* **Problem to solve**:
Output as a Markdown table with the columns Row and Line every line of the listing from the one containing "by the measuring" through the end of the listing, inclusive. Leave the pictures and any blank lines out.
[[ Available data, beginning ]]
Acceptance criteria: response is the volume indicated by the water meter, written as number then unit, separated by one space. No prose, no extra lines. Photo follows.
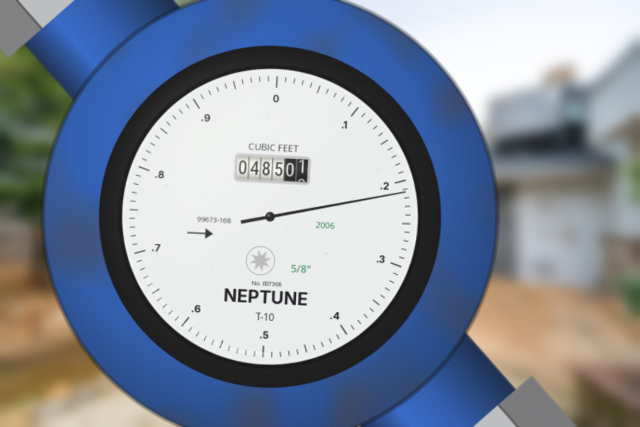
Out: 48501.21 ft³
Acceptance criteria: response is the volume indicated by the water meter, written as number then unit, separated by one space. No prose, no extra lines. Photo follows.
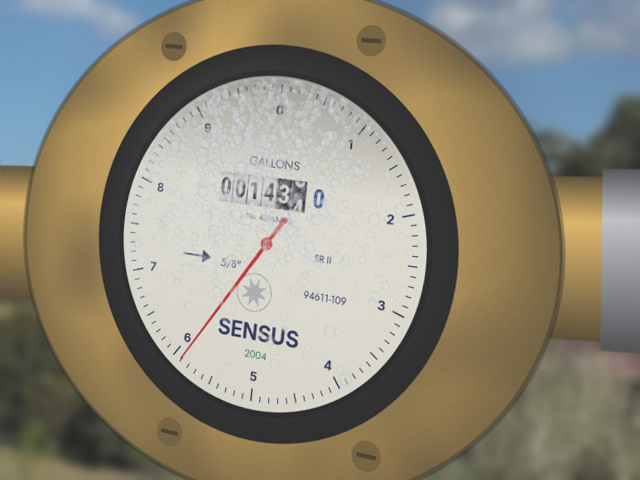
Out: 14335.9 gal
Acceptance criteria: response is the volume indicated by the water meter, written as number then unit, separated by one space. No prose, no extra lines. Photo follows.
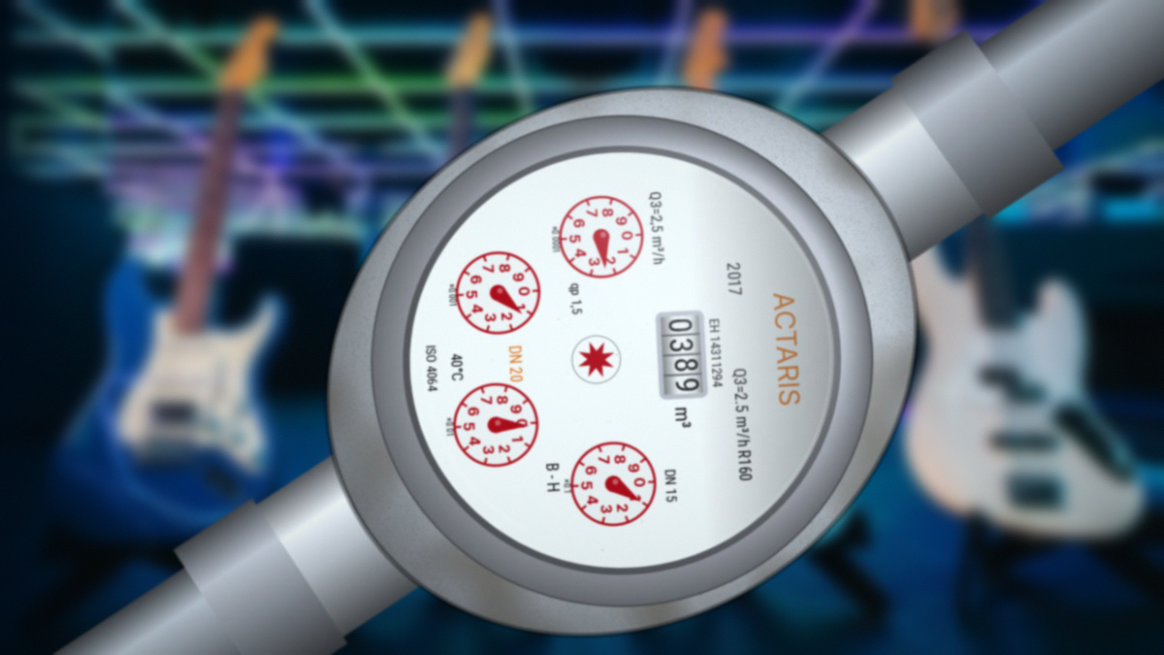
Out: 389.1012 m³
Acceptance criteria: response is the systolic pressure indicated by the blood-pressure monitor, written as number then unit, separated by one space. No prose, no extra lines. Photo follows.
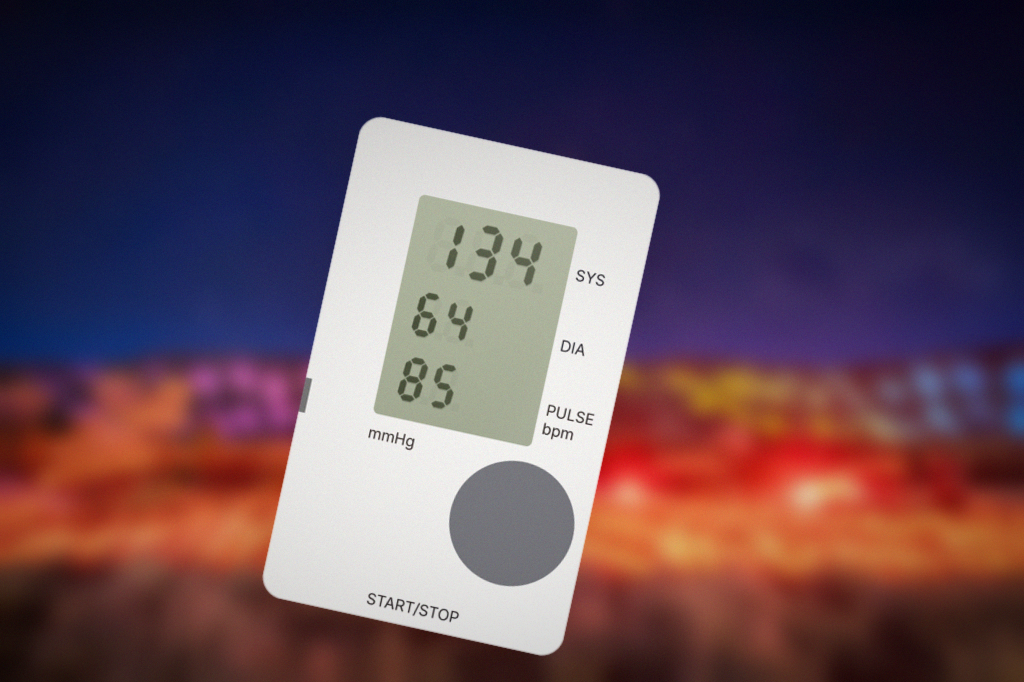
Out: 134 mmHg
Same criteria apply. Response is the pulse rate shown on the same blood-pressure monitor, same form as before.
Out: 85 bpm
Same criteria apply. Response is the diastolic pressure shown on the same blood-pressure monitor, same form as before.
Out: 64 mmHg
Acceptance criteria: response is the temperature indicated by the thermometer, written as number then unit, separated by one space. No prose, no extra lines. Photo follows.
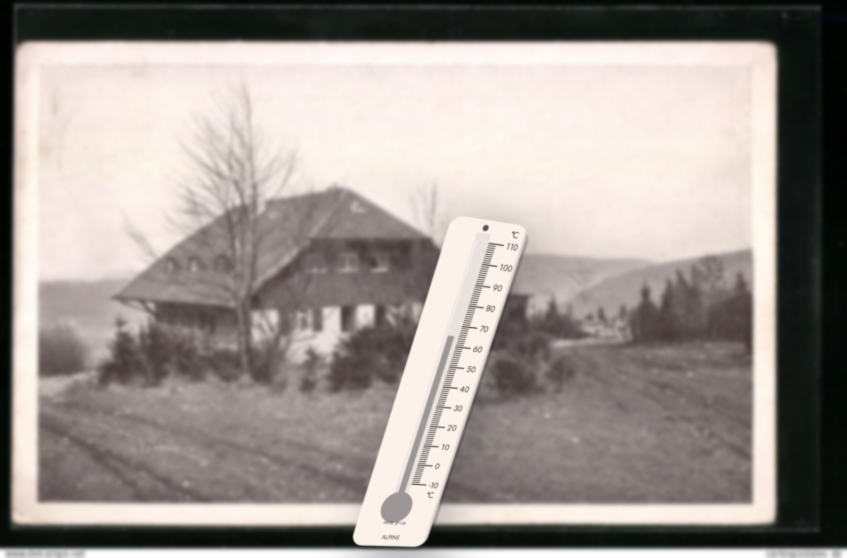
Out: 65 °C
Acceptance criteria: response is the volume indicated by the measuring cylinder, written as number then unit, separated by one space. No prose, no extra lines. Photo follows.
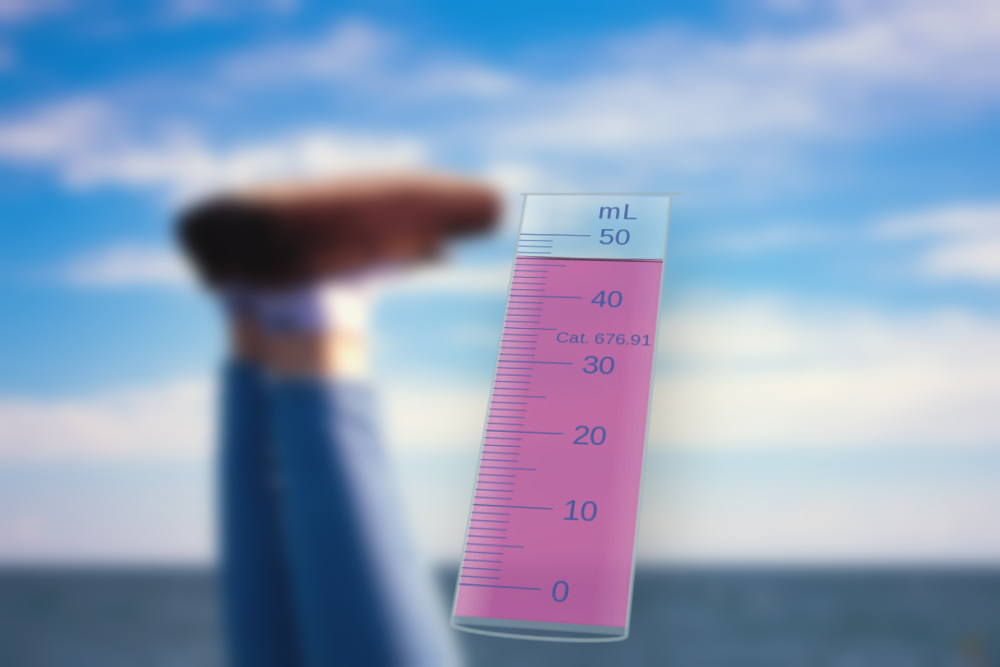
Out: 46 mL
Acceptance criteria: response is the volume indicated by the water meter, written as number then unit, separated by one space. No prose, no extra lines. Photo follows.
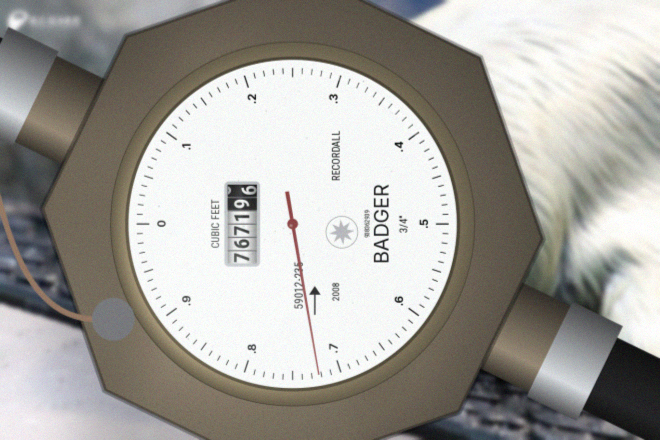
[[ Available data, end ]]
* **Written answer**:
| Row | Line |
|---|---|
| 1 | Acceptance criteria: response is the volume indicated by the measuring cylinder, written as number then unit, separated by one space. No prose, no extra lines. Photo follows. |
| 2 | Out: 46 mL |
| 3 | Acceptance criteria: response is the volume indicated by the water meter, written as number then unit, separated by one space. No prose, no extra lines. Photo follows. |